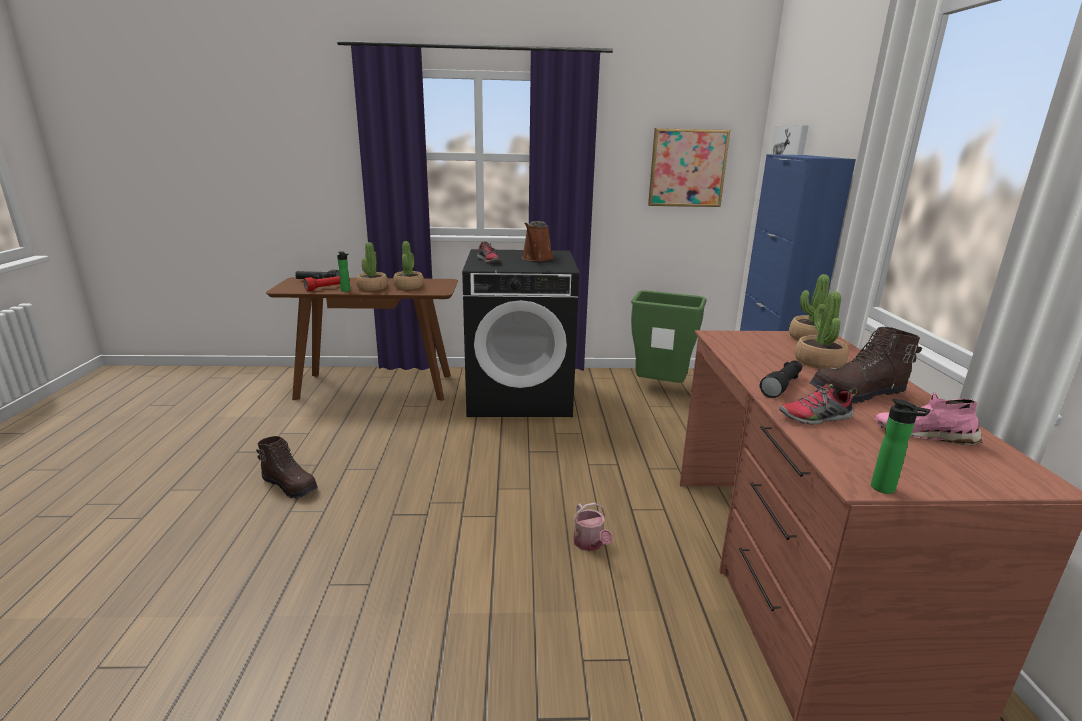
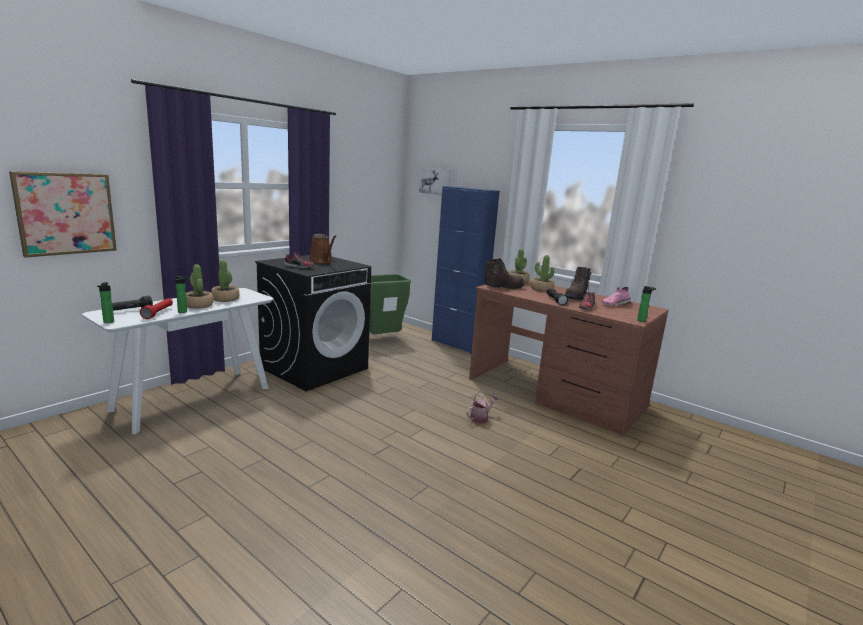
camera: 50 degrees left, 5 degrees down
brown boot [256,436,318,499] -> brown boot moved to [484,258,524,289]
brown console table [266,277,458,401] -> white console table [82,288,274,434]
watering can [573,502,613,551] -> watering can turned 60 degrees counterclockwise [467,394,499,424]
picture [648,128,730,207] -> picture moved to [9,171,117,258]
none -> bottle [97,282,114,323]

=-=-=-=-=

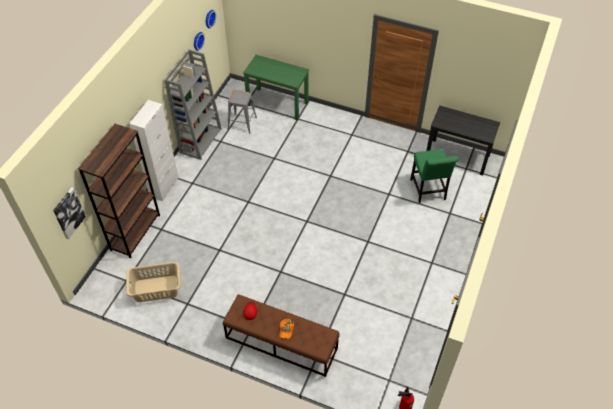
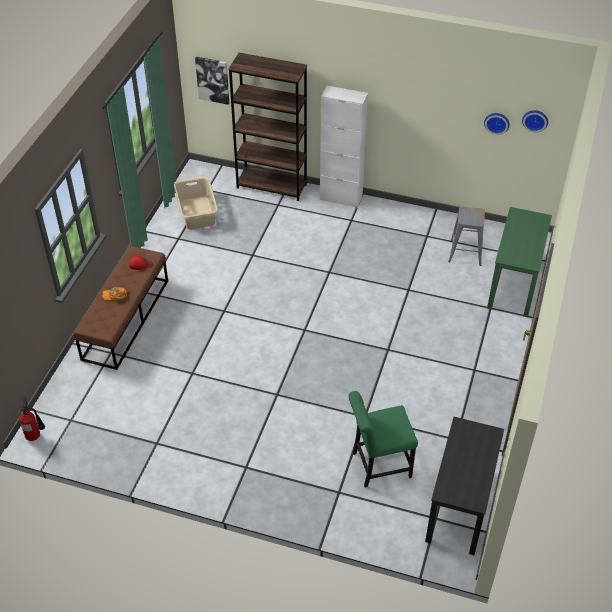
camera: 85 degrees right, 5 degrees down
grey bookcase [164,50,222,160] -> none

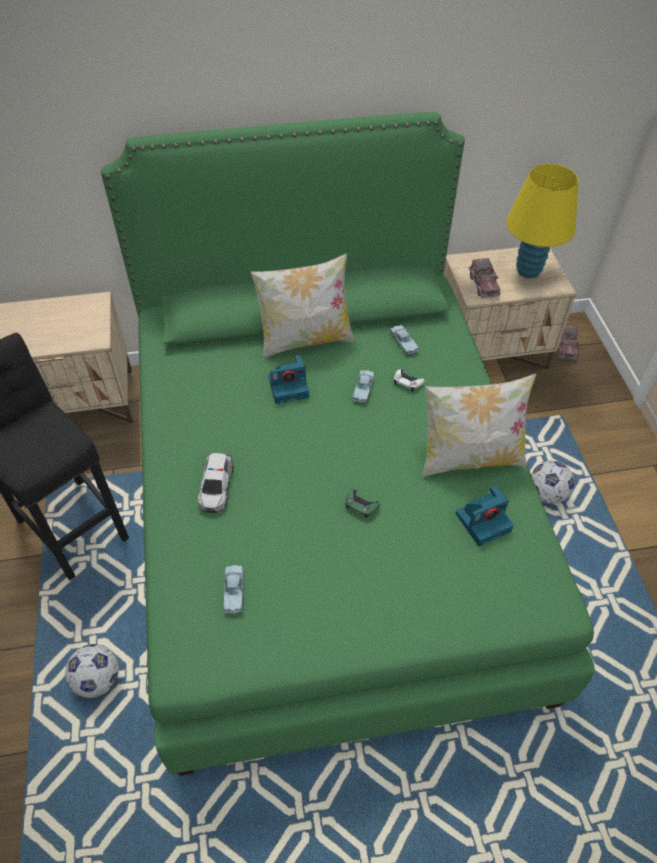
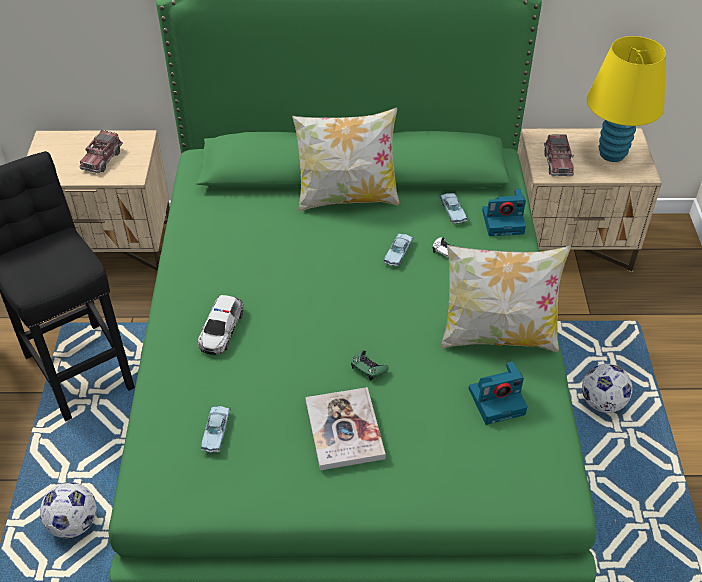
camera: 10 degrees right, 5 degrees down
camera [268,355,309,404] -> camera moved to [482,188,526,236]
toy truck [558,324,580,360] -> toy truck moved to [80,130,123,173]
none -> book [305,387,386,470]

=-=-=-=-=

→ Exercise description: Keep only the lines of the listing that contain the word "none", and copy them.

→ Exercise output:
none -> bottle [97,282,114,323]
grey bookcase [164,50,222,160] -> none
none -> book [305,387,386,470]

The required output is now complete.